[Stored records]
================================
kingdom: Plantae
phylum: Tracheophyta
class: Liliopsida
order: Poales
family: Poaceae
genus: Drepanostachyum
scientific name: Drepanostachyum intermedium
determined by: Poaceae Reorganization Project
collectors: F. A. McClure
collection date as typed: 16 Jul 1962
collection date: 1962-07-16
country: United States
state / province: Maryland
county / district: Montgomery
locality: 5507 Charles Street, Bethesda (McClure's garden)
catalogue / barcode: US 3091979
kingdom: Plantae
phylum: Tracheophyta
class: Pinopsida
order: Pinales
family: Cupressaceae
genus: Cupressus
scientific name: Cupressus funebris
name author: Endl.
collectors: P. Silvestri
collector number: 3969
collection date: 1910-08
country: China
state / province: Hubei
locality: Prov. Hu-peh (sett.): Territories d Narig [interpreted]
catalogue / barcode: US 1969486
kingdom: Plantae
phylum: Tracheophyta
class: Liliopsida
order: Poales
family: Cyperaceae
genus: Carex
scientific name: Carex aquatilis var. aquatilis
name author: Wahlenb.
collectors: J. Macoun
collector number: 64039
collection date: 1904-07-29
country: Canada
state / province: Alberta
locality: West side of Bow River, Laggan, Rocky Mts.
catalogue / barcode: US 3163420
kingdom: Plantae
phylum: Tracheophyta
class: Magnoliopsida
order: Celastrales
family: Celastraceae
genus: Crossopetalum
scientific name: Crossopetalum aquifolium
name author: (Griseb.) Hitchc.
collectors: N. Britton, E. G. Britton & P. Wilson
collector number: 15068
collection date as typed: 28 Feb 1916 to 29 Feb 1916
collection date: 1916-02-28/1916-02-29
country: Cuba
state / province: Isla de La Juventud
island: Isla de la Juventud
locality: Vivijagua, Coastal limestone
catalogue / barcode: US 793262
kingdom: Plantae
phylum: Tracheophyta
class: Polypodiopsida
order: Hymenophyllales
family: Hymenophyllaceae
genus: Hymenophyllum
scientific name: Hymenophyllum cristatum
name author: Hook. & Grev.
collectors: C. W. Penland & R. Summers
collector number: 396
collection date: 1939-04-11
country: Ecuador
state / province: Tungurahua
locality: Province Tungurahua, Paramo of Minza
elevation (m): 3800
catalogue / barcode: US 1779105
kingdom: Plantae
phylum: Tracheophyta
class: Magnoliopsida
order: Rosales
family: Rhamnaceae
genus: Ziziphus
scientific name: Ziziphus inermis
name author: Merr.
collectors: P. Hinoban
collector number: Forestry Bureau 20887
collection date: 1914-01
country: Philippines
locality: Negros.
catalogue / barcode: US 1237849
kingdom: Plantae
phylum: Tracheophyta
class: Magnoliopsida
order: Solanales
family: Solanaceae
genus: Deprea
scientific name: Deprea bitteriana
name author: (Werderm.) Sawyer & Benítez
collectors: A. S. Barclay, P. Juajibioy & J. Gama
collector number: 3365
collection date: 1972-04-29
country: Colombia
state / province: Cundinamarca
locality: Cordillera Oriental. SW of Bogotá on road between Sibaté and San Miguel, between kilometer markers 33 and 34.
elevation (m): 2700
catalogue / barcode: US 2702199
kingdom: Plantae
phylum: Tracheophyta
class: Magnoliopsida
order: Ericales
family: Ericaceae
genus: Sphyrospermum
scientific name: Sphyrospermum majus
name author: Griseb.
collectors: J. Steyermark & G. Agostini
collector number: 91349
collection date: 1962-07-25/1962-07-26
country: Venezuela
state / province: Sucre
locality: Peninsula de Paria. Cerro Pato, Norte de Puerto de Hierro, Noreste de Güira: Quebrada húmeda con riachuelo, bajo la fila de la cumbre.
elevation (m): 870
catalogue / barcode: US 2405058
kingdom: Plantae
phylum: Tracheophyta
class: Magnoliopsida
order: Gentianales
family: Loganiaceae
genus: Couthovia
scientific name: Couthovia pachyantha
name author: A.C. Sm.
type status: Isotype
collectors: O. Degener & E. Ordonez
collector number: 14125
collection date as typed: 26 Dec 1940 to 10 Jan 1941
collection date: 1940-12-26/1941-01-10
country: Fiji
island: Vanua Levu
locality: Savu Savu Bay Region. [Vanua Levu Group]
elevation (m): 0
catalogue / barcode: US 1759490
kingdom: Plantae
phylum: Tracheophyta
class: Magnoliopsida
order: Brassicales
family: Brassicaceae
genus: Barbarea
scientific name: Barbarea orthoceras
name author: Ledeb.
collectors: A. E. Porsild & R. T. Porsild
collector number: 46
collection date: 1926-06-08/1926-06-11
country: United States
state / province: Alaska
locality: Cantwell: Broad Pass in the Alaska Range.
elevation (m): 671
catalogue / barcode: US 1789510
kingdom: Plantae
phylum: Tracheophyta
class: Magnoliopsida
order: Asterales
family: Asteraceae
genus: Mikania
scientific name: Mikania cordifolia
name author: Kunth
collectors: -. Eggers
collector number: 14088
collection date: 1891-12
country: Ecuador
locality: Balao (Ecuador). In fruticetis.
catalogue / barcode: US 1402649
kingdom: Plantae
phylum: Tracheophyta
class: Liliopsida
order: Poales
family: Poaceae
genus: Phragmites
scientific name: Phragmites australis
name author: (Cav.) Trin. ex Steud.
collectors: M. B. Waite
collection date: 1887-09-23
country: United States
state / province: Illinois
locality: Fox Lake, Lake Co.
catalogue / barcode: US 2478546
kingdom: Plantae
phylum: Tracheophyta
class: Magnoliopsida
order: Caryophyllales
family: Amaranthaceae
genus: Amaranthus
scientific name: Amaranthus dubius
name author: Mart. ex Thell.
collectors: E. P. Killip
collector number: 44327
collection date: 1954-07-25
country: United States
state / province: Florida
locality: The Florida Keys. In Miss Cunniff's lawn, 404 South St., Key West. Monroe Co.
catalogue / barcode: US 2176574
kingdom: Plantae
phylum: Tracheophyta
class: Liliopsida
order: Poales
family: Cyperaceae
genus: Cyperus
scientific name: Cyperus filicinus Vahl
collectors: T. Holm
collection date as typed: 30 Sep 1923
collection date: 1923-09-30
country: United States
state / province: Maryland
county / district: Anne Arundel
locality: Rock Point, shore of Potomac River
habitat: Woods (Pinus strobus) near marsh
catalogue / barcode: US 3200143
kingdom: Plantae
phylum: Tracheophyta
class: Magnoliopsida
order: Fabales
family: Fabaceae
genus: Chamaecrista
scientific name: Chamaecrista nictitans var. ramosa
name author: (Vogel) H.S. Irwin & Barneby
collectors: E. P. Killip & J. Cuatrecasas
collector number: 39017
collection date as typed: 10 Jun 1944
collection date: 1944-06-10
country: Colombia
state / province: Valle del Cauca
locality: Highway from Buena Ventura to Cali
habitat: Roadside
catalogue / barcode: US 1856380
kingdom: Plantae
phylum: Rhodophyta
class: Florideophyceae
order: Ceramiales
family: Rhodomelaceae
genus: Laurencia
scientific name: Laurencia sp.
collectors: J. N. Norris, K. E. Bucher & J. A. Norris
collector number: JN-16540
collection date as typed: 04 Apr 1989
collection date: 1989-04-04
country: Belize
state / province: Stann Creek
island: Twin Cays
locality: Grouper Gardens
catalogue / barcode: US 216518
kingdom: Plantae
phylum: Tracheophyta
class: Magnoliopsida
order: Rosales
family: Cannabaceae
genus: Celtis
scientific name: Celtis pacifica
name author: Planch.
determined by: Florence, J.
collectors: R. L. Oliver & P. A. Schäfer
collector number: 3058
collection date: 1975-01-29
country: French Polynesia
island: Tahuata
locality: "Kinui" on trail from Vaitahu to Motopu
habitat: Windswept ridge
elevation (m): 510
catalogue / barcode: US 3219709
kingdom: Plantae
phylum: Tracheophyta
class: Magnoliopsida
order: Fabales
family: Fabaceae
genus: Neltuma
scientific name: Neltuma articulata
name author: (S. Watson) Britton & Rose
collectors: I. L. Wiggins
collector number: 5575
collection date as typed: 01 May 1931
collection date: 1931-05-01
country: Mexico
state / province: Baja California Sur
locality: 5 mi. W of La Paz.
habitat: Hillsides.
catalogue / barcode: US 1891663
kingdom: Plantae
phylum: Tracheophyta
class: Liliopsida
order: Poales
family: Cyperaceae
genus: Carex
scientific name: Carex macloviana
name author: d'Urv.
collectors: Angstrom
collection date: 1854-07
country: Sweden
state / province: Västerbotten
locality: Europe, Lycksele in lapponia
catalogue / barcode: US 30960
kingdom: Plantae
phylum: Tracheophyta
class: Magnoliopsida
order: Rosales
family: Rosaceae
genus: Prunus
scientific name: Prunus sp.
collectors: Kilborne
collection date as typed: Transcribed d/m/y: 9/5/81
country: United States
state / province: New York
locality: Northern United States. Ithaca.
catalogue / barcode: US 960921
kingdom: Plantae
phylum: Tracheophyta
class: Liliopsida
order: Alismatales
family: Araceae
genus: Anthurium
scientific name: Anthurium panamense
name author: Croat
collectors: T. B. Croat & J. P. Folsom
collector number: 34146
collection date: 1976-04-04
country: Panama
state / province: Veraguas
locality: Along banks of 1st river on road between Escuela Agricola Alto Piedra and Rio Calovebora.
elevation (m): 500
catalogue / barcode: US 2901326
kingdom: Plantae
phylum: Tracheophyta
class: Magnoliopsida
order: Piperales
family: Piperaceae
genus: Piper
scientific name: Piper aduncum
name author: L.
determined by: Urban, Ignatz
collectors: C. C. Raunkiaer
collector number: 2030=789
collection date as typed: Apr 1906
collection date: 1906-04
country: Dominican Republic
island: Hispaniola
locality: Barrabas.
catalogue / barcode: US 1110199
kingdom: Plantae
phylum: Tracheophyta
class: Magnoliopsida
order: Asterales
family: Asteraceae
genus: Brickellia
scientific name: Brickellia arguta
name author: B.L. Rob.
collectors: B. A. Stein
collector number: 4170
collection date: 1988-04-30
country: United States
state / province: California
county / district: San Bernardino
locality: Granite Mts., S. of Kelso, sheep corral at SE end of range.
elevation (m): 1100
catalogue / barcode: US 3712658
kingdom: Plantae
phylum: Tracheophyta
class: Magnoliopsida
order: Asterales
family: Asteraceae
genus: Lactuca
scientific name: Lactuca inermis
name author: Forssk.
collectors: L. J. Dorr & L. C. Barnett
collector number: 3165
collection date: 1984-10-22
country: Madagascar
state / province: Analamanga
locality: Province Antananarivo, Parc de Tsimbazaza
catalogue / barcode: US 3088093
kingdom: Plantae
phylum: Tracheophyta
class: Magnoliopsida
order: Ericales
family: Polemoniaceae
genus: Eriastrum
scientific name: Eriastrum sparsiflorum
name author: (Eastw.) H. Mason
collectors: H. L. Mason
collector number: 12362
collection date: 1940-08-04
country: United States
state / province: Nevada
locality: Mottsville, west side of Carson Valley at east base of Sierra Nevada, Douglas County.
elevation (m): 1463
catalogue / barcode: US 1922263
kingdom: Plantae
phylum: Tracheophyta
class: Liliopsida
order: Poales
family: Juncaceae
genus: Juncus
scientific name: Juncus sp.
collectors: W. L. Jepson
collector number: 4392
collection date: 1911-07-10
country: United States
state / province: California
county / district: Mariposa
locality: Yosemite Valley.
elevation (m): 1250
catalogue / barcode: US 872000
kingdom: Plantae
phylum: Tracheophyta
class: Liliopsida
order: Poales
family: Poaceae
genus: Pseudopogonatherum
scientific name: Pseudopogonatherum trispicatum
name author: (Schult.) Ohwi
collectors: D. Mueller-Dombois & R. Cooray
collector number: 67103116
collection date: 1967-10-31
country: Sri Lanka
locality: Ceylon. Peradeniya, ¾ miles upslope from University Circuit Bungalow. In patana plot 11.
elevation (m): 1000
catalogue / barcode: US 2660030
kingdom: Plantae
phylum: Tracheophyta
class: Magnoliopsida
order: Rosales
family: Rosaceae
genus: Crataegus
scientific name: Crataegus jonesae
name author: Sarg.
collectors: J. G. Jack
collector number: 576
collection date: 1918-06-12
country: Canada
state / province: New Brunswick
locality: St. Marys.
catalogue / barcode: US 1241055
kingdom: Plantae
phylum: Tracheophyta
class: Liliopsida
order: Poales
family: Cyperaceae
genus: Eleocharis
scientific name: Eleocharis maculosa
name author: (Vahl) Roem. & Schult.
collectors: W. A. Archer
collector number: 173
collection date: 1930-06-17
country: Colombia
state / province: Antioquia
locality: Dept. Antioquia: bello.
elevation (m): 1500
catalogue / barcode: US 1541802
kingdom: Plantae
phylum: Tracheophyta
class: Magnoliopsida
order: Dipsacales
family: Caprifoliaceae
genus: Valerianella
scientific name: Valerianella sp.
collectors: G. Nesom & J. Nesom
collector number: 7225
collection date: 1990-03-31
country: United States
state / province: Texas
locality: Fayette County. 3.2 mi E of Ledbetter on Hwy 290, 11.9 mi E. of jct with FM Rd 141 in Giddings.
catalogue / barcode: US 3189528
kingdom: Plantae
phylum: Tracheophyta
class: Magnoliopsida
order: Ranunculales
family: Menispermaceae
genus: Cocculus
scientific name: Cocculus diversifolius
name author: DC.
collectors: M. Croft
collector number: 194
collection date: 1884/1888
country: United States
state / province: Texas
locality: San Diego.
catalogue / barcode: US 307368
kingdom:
================================
## [Short task]
Rewrite everything from the start of the lines down through the line containing "locality: West side", changing "collectors" to "collected by" and leaving all else unchanged.

## [Finished task]
kingdom: Plantae
phylum: Tracheophyta
class: Liliopsida
order: Poales
family: Poaceae
genus: Drepanostachyum
scientific name: Drepanostachyum intermedium
determined by: Poaceae Reorganization Project
collected by: F. A. McClure
collection date as typed: 16 Jul 1962
collection date: 1962-07-16
country: United States
state / province: Maryland
county / district: Montgomery
locality: 5507 Charles Street, Bethesda (McClure's garden)
catalogue / barcode: US 3091979
kingdom: Plantae
phylum: Tracheophyta
class: Pinopsida
order: Pinales
family: Cupressaceae
genus: Cupressus
scientific name: Cupressus funebris
name author: Endl.
collected by: P. Silvestri
collector number: 3969
collection date: 1910-08
country: China
state / province: Hubei
locality: Prov. Hu-peh (sett.): Territories d Narig [interpreted]
catalogue / barcode: US 1969486
kingdom: Plantae
phylum: Tracheophyta
class: Liliopsida
order: Poales
family: Cyperaceae
genus: Carex
scientific name: Carex aquatilis var. aquatilis
name author: Wahlenb.
collected by: J. Macoun
collector number: 64039
collection date: 1904-07-29
country: Canada
state / province: Alberta
locality: West side of Bow River, Laggan, Rocky Mts.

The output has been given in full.